For every line below, restate it exactly and drop the images.

(Data for analysis Opens)

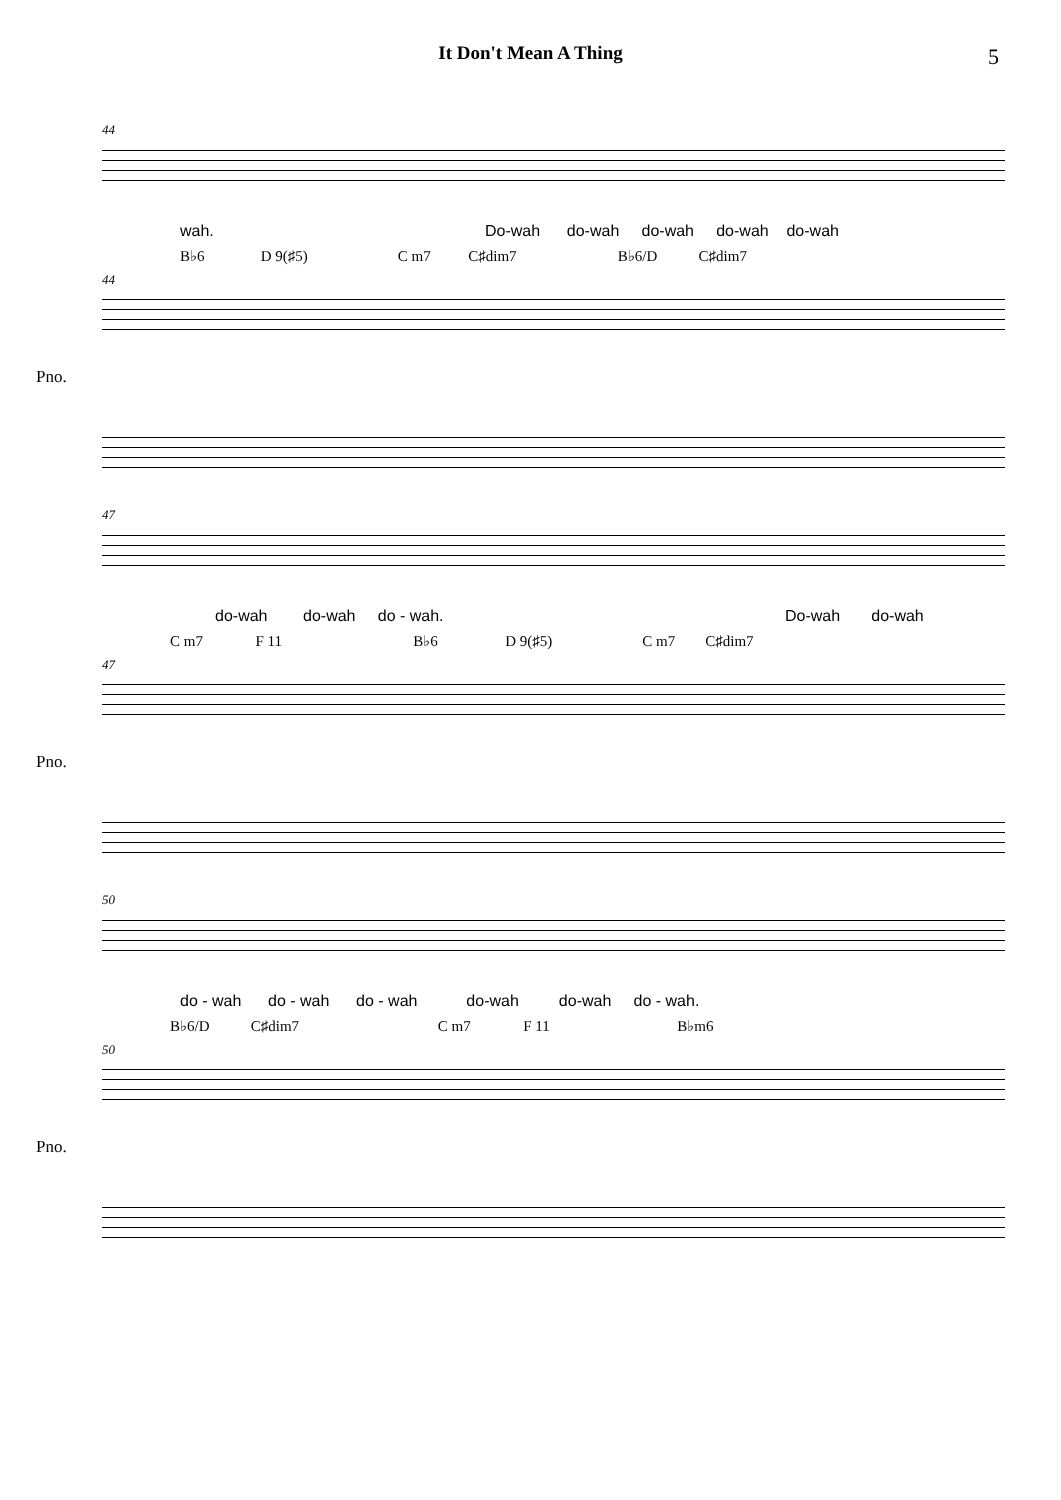It Don't Mean A Thing 5
44
wah.
Do-wah do-wah do-wah do-wah do-wah
B♭6 D 9(♯5) C m7 C♯dim7 B♭6/D C♯dim7
44
Pno.
47
do-wah do-wah do - wah.
Do-wah do-wah
C m7 F 11 B♭6 D 9(♯5) C m7 C♯dim7
47
Pno.
50
do - wah do - wah do - wah do-wah do-wah do - wah.
B♭6/D C♯dim7 C m7 F 11 B♭m6
50
Pno.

(Data for analysis Closes)

◆ Answer to this task
It Don't Mean A Thing 5
44
wah.
Do-wah do-wah do-wah do-wah do-wah
B♭6 D 9(♯5) C m7 C♯dim7 B♭6/D C♯dim7
44
Pno.
47
do-wah do-wah do - wah.
Do-wah do-wah
C m7 F 11 B♭6 D 9(♯5) C m7 C♯dim7
47
Pno.
50
do - wah do - wah do - wah do-wah do-wah do - wah.
B♭6/D C♯dim7 C m7 F 11 B♭m6
50
Pno.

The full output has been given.